Contract types don’t need to be procured on a project by project basis
You won’t often hear the word “creativity” when it comes to contract negotiations but where there’s a will there’s a way. I’ve seen some great examples of mitigating project delivery risk through creative contract management.
A good example of this is deciding the contract terms based on delivery phase as opposed to this being done for the project as a whole, when used in the right way this can be a great way to de-risk project delivery.
For instance, typically the planning phase of an Azure Migration Project would have less uncertainty than the migration phase as often customers won’t stray too far away from a standardised Azure Design based on best practise architectures which often will be templated to some degree. Whereas in contrast, the migration phase will be dependent on the customers applications and services that are in scope to be migrated which are unique to each and every customer and migration complexity is determined by this.
So based on this, a fixed-price planning phase for this project would seem reasonable as the deliverables are well defined and the likelihood of change and delivery risk is considered low. Whereas the Migration Phase would be dependent on the complexity of the business applications/ services that we’re tasked with migrating. Therefore, if detailed business and technical knowledge of the application estate doesn’t exist upfront to fully understand migration complexity then this phase would lend itself to T&M engagement as a fixed-price delivery phase at this point would carry a high degree of risk and therefore a high amount of delivery tolerance/ contingency which may not be commercially viable.
On a side note, another option could be to perform detailed analysis to evaluate the customers application estate on a fixed-price basis to fully define this stage which would then lower the delivery risk and tolerance required which in turn would make a fixed price Migration phase more viable.

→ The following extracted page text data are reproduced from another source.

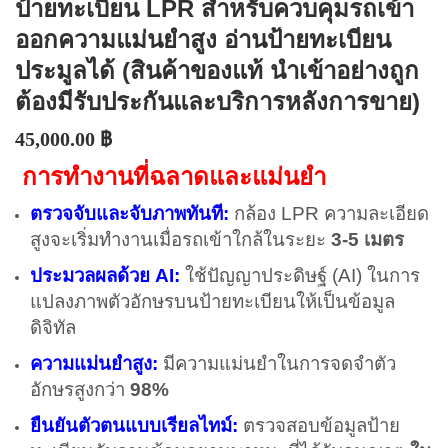
ป้ายทะเบียน LPR สำหรับควบคุมรถเข้า
ออกความแม่นยำสูง อ่านป้ายทะเบียน
ประมูลได้ (สินค้าของแท้ นำเข้าอย่างถูก
ต้องมีรับประกันและบริการหลังการขาย)
45,000.00
฿
การทำงานที่ฉลาดและแม่นยำ
ตรวจจับและจับภาพทันที:
กล้อง LPR ความละเอียด
สูงจะเริ่มทำงานเมื่อรถเข้าใกล้ในระยะ
3-5 เมตร
ประมวลผลด้วย AI:
ใช้ปัญญาประดิษฐ์ (AI) ในการ
แปลงภาพตัวอักษรบนป้ายทะเบียนให้เป็นข้อมูล
ดิจิทัล
ความแม่นยำสูง:
มีความแม่นยำในการจดจำตัว
อักษรสูงกว่า
98%
ยืนยันตัวตนแบบเรียลไทม์:
ตรวจสอบข้อมูลป้าย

It’s everyone’s responsibility to understand and deliver against the contract type
Ultimately, it’s down to the project delivery team to bring the contract to life and to manage the project in a way that’s consistent with what has been agreed. This isn’t solely the Project Manager’s responsibility; it’s everyone’s within the project team.
An easy example to illustrate how management differs between contract types can be found when we look at issue management. Let’s say a task takes longer than required due to a unforeseen issue that’s arisen in a project. A fixed-price project would determine that additional resource to manage that delay is at the expense of the seller due to scope and cost being fixed which is where the delivery tolerance/ contingency comes in handy.
On the other hand, this same scenario on a T&M project would instead need to be resourced by the buyer through the use of a commercial RfC. This needs to be understood across the project team as this scenario shows us how the contract type determines how issues are managed and mitigated through the lifecycle of a project at all management layers and who’s going to be responsible for those unplanned costs.
Governance is Paramount
Last but not least, it’s blindingly obvious and extremely important to point out that all these conversations and considerations around project contract types are only as good as the paper it’s written on! The Project Initiation Document and Statement of Work along with all supporting contract documents should all be consistent and tell the same story. Transparency is key as this provides the project with the best foundations possible to be successful.